We’ve been married for a little over three months now, and I can officially report that life is quite good. Mike and I flew to the south of France the day after our wedding, where we ate a metric ton of cheese. We laughed too much, drank too much, and were as carefree as we’d been since that fateful day in May. I still have check-ins every three months with my oncological gynecologist, and am on high alert for the barely-there symptoms I missed the first time — mainly a feeling of fullness or bloating. I worry every time I pee, because maybe I’m going too much and that means the cancer’s back. But now that we’ve survived the initial shock of diagnosis, Mike and I are looking into freezing embryos.
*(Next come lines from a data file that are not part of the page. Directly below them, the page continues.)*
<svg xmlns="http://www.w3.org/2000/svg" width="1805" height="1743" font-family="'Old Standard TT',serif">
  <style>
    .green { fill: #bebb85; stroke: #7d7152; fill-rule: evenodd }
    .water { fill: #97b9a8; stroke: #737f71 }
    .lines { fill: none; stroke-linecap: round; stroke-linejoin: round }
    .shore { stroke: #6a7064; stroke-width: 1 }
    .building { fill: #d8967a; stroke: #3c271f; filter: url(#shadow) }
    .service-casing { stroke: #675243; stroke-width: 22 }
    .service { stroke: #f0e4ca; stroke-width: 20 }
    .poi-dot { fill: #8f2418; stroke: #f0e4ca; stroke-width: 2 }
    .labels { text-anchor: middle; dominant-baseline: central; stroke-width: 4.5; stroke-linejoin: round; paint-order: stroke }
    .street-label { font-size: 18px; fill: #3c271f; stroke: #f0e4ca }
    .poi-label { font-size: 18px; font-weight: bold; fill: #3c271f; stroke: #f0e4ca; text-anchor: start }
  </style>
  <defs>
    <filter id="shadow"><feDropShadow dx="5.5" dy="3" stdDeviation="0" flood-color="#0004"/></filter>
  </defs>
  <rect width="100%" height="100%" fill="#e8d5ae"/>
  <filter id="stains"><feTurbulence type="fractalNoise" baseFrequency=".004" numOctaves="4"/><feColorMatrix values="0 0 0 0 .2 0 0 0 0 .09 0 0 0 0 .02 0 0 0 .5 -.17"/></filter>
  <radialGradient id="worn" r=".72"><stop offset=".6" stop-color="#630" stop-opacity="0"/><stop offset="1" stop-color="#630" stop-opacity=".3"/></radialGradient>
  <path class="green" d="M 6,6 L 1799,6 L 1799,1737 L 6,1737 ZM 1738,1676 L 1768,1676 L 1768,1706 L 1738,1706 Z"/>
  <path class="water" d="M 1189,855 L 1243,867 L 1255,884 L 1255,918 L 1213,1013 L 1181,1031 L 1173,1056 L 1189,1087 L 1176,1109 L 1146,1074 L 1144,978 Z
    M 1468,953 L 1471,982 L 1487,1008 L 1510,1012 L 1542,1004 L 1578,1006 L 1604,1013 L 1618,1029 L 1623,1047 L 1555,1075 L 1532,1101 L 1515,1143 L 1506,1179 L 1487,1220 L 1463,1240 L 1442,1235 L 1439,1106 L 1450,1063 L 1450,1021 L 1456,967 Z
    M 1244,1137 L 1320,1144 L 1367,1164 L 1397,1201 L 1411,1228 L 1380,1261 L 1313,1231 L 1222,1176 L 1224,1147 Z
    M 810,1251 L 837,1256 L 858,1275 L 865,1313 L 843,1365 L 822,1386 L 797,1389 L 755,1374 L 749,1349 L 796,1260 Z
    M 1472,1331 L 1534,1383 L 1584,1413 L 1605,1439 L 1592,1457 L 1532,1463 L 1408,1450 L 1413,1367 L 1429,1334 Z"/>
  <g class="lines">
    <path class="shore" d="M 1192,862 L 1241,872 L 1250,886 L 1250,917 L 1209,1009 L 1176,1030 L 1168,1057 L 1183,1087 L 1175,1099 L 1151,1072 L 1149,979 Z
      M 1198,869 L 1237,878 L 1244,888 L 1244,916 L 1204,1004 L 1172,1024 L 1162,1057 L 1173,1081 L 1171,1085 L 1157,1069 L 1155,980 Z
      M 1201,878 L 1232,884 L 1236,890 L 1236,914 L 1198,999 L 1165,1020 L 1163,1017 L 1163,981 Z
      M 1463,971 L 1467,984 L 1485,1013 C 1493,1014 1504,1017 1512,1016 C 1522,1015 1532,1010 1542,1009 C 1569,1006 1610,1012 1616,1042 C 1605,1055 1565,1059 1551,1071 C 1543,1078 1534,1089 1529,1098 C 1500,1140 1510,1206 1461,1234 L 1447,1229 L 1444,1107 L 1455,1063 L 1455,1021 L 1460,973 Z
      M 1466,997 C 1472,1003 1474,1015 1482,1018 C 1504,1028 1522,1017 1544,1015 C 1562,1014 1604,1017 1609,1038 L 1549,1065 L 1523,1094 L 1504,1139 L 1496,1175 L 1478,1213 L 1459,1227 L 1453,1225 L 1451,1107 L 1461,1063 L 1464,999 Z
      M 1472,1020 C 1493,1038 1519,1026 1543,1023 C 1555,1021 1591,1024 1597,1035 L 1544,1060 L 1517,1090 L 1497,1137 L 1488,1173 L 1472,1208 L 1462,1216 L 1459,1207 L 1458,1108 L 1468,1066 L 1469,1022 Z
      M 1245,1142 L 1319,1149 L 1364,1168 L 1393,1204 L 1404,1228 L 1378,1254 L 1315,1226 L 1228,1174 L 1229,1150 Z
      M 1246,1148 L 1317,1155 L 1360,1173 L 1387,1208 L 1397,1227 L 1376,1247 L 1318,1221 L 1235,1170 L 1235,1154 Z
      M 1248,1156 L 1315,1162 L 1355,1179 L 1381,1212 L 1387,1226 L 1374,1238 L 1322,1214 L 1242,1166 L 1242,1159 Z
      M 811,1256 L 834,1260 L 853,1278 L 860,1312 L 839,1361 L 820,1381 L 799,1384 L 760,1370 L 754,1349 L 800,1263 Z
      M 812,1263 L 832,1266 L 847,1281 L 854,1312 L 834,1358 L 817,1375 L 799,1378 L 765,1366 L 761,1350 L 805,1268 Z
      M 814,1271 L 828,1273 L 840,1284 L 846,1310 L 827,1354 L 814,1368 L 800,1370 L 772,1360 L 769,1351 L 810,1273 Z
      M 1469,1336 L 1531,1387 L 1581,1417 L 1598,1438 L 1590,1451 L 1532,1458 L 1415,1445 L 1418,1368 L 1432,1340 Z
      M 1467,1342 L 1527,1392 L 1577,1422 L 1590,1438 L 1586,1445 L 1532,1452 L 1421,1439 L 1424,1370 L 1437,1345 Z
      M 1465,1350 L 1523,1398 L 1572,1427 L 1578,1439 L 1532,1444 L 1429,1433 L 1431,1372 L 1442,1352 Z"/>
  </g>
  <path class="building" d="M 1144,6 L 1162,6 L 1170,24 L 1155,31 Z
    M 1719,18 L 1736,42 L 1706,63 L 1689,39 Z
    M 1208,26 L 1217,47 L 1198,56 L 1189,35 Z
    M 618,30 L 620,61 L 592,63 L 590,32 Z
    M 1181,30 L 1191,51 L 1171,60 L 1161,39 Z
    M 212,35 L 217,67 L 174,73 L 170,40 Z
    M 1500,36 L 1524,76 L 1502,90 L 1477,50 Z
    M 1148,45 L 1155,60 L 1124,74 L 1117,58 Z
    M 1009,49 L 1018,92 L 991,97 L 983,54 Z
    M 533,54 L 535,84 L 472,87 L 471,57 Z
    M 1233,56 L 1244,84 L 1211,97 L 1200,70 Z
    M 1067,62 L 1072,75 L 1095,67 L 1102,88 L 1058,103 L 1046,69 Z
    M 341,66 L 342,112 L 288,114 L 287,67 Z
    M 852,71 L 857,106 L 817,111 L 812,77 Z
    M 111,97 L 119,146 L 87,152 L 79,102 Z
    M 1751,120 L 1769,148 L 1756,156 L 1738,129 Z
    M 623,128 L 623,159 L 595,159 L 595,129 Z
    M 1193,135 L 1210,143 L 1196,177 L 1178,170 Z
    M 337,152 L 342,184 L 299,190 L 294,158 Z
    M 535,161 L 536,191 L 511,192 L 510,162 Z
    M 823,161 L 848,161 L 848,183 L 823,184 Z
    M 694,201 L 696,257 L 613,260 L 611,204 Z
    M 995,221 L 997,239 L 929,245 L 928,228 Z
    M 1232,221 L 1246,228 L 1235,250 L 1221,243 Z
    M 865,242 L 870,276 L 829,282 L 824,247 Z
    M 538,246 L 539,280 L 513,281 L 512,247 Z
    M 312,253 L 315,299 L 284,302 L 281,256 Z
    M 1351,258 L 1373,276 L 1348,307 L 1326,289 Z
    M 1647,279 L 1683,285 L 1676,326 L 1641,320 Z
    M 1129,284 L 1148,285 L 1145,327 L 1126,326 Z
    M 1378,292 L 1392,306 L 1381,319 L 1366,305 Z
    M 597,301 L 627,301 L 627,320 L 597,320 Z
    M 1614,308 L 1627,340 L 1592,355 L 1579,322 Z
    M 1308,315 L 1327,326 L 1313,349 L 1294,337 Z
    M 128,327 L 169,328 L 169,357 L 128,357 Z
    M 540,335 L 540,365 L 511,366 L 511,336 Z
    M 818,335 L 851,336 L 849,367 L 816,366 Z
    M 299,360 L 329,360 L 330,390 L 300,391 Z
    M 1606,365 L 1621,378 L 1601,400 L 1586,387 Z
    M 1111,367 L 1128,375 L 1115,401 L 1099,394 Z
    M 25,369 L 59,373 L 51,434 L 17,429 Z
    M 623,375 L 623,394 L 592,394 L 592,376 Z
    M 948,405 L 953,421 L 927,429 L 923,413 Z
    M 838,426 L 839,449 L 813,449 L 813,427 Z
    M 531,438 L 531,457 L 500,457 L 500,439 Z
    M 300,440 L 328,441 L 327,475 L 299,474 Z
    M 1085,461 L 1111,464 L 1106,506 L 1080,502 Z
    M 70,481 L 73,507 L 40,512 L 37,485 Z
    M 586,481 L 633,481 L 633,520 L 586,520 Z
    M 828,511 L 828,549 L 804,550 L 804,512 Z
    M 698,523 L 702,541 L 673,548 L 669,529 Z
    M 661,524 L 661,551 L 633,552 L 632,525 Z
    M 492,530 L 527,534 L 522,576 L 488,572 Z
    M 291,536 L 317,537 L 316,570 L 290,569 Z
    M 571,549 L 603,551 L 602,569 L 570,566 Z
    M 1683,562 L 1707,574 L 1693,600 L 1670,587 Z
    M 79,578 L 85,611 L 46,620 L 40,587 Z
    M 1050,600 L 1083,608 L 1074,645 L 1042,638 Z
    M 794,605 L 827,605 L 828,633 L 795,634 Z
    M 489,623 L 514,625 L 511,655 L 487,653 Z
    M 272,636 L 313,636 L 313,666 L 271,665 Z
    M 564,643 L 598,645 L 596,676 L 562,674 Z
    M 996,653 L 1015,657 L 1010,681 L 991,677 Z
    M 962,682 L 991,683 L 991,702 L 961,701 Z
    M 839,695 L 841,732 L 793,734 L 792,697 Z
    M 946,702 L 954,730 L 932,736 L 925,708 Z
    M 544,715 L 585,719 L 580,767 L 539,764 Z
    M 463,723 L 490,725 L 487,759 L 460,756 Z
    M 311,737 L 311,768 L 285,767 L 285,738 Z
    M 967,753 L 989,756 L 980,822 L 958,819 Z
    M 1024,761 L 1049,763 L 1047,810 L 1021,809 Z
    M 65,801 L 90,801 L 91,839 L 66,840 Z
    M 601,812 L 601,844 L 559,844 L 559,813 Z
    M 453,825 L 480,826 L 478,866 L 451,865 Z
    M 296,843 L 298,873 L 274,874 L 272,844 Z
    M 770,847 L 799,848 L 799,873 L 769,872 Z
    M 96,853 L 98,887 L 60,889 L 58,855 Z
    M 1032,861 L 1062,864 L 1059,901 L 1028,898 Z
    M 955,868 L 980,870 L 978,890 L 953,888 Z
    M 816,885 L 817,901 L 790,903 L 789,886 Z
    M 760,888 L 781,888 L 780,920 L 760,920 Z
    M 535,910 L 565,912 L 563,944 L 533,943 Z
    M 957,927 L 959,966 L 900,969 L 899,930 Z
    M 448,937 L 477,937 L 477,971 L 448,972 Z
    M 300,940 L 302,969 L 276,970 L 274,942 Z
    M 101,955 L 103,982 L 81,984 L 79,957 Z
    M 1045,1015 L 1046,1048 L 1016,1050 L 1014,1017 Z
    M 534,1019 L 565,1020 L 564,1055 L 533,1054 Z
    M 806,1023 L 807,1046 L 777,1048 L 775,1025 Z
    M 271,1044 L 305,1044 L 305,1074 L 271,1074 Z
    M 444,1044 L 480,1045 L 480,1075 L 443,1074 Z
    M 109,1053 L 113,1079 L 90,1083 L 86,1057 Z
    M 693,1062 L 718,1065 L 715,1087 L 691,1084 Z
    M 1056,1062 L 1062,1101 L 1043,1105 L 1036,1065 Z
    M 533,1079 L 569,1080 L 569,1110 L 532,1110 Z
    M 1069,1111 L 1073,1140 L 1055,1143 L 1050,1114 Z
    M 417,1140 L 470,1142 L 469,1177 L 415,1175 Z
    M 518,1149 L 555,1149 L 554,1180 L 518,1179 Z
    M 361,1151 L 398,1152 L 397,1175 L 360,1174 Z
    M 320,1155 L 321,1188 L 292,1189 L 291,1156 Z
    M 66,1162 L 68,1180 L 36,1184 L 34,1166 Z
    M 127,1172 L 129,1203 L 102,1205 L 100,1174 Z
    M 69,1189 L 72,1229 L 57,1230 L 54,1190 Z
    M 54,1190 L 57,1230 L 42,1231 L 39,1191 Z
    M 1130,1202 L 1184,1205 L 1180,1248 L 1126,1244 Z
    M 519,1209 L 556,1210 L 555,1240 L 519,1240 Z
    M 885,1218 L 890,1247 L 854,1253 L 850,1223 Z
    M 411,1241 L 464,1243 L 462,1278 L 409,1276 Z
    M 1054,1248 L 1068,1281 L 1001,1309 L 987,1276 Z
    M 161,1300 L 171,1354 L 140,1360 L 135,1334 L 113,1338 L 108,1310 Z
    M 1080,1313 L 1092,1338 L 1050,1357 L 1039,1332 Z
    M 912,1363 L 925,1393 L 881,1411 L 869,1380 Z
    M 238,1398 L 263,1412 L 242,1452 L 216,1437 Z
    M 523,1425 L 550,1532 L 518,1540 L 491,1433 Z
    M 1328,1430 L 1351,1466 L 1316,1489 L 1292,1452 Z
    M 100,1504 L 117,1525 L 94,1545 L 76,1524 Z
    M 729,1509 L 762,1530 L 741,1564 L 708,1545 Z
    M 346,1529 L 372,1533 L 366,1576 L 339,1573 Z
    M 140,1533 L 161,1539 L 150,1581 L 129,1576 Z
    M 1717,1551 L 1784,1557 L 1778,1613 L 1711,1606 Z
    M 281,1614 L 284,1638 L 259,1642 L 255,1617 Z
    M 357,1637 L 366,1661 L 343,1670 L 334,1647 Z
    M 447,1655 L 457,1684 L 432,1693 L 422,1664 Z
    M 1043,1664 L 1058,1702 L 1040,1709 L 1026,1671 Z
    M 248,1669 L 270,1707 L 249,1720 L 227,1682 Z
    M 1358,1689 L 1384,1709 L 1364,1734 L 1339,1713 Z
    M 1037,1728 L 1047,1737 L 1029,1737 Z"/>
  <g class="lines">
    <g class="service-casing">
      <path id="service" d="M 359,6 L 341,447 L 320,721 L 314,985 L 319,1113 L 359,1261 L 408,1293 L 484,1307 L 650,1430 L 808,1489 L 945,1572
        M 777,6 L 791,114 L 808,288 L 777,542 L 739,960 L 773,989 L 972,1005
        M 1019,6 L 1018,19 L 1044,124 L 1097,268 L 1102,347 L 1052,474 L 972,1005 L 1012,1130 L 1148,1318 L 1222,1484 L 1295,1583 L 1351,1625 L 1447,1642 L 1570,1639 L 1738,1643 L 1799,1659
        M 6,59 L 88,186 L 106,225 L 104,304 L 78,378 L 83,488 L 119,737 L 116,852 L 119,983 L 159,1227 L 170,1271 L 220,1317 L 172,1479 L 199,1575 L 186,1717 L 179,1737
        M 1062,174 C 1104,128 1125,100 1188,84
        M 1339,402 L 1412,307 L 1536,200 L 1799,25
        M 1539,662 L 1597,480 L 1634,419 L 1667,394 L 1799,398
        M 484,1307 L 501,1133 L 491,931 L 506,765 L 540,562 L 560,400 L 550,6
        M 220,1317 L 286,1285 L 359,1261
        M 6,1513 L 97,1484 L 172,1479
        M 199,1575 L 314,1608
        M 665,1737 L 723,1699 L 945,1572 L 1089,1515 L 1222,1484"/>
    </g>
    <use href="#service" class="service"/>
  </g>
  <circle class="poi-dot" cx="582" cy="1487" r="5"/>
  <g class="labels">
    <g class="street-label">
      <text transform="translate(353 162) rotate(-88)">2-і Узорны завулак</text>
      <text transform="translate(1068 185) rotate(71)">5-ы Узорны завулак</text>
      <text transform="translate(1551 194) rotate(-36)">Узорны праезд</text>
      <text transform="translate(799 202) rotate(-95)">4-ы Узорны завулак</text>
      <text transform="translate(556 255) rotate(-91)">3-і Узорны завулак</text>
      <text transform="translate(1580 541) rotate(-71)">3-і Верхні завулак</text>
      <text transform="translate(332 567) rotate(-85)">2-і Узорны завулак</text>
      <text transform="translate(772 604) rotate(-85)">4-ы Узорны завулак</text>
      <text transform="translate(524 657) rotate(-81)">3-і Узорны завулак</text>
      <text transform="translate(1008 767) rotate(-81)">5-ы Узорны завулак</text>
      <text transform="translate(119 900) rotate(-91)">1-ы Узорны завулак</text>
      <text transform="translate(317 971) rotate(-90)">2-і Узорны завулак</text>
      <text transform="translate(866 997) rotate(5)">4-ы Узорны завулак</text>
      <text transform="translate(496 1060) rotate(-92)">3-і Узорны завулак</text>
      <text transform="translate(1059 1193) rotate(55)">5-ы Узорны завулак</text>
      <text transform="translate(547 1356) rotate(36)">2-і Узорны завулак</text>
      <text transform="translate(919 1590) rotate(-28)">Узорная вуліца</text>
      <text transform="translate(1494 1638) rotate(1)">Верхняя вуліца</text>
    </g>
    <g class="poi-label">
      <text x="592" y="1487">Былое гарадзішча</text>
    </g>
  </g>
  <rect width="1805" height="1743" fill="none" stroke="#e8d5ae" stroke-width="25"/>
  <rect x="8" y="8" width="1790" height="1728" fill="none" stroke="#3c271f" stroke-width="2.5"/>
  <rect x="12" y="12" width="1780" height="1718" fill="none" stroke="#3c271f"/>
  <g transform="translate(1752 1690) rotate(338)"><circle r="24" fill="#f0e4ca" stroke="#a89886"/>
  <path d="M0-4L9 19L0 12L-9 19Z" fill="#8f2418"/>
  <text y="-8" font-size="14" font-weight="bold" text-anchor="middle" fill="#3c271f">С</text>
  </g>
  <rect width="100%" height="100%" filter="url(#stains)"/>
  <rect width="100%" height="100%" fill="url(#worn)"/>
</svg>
We’ve seen how much we need each other, and preserving our future for a family a little bit longer now feels very worth the risks.
It seems insane to plan a wedding through a cancer diagnosis, but all I can think now is that I’m so glad we didn’t wait. Life is messy and sometimes blindly cruel. But Mike and I made the best of it together, and came out better for it on the other side, which is honestly the best parallel to marriage I can think of. For us, it just meant putting the “in sickness and in health” part of our vows before the actual wedding.